The Umbrella Academy mengakhiri perjalanannya pada musim keempat usai lima tahun melompat ke sana-sini untuk menyelamatkan dunia. Serial adaptasi dari komik karangan Gerard Way dan Gabriel Bá, ini berakhir dengan penuh pertanyaan. Hal yang paling dasar ialah mengapa kualitas dan pemasaran dari Netflix mengalami penurunan?
Musim pertama The Umbrella Academy (2019) terasa menarik sebab jadi alternatif kisah pahlawan super yang keras dan penuh konspirasi. Artistiknya pun sangat menarik. Gaya serial Netflix yang kerap menggunakan teknologi analog ‘80-an dicampur dengan teknologi serta efek visual futuristik juga ditampilkan di sini. Serial ini pun meledak pada awal kemunculannya.
Memasuki musim kedua, lagi-lagi, serial ciptaan Steve Blackman ini dengan dalam membahas perjalanan waktu dan mulai menyinggung multisemesta. Tema ini sebenarnya sudah diledakkan duluan oleh film-film Marvel sebelumnya. Namun, dengan nuansa menyenangkannya dan pesona Aiden Gallagher sebagai Five, The Umbrella Academy bisa mempertahankan eksistensinya sebagai serial yang bagus dan populer.
Sayangnya, memasuki musim ketiga entah apa alasannya, ada pemasaran yang kendur dari Netflix. Kualitasnya pun menurun. Padahal, pada musim ketiga itu, serial ini seperti mencapai klimaks dengan konsekuensi terbesar. Namun, penulisannya terasa berbelit-belit dan permasalahannya jadi repetitif. Para karakternya pun makin terasa egois dengan lebih mementingkan diri mereka ketimbang dunia.
Sejak awal memang terlihat bahwa para pahlawan di Umbrella Academy punya masalah dengan aktualisasi diri mereka. Terlalu lama dikekang oleh ayah angkat mereka sendiri, Reginald (Colm Feore), menjadikan diri mereka seperti bocah labil yang haus akan pengakuan.
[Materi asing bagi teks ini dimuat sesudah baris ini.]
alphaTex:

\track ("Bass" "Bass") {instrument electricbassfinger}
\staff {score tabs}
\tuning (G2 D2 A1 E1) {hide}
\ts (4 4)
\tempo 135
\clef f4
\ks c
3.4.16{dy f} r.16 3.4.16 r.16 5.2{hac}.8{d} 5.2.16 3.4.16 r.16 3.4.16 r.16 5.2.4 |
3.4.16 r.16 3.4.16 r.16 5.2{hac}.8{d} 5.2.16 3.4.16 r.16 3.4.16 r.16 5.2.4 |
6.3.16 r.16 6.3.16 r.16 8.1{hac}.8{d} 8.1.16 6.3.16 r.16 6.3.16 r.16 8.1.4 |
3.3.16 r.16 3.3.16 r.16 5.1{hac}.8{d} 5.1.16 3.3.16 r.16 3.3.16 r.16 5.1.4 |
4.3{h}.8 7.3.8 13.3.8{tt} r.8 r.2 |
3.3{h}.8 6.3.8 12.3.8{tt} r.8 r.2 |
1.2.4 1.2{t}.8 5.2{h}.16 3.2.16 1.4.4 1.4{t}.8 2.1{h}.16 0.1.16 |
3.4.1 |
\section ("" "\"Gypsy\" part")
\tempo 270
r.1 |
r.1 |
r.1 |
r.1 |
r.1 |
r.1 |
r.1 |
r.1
Lalu, ketika mereka punya masalah dalam masing-masing dirinya, mereka akan menyalahkan Reginald lagi.
Hal tersebut terus berulang bahkan hingga musim keempat. Walaupun sudah menyelamatkan dunia berkali-kali, mereka ialah sumber masalah dari segalanya. Oleh karena itu, sulit rasanya untuk terus menyukai karakter-karakter utama ini.
Padahal, karakter-karakternya punya kepribadian menarik yang sangat berbeda satu sama lain. Dengan segala kecerdasan dan kewibawaannya, Five mungkin paling menarik dengan akting Gallagher yang sangat karismatik walau ia jadi pemeran utama termuda. Klaus memiliki keunikan tingkah laku dan Robert Sheehan sempurna menampilkan keflamboyanannya. Karakter utama lainnya di Umbrella juga sangat unik. Sayangnya dalam empat musim, mereka semua hampir stagnan.
Rasanya, hal ini seharusnya sudah disadari pada dua musim awal agar karakter-karakter ini memiliki perjalanan dan perkembangan: hal yang selalu menjadi faktor besar dalam meningkatkan kualitas cerita. Viktor/Vanya (Elliott Page) mungkin jadi karakter dengan perkembangan terbesar. Namun, tetap saja, sifat kearoganan dan keegoisan layaknya anak-anak Viktor, juga karakter-karakter utama lainnya, membuat sulit untuk bersimpati. Hal ini pun berimbas pada perasaan kosong pada adegan pamungkas yang seharusnya jadi momen paling emosional serial ini.
Dari segi penceritaan, musim keempat ini takterlalu berbelit seperti musim kedua atau musim ketiga. Ceritanya terasa lebih normal dan takbanyak tersangkut pada ruwetnya konsekuensi perjalanan waktu dan multisemesta. Di satu sisi menarik, sebab kehidupan normal pahlawan super ini jadi cara untuk membumikan mereka dan mendekatkan diri kepada penonton. Beberapa persoalan mereka pun terasa lebih dewasa dan komplikasi hubungan Five, Lila (Ritu Arya), dan Diego (David Castañeda), jadi persoalan menarik.
Bagaimanapun, di sisi lain, ini bukan ledakan yang kita harapkan pada musim final. Selain itu, repetisi pun kembali saat menyelesaikan resolusi terakhir. Begitu mereka kembali berkumpul, serial ini kembali terjegal dalam persoalan yang sama pada musim-musim sebelumnya. Setidaknya, di akhir kisah, ada sedikit perkembangan karakter kala mereka harus menghapus identitas mereka.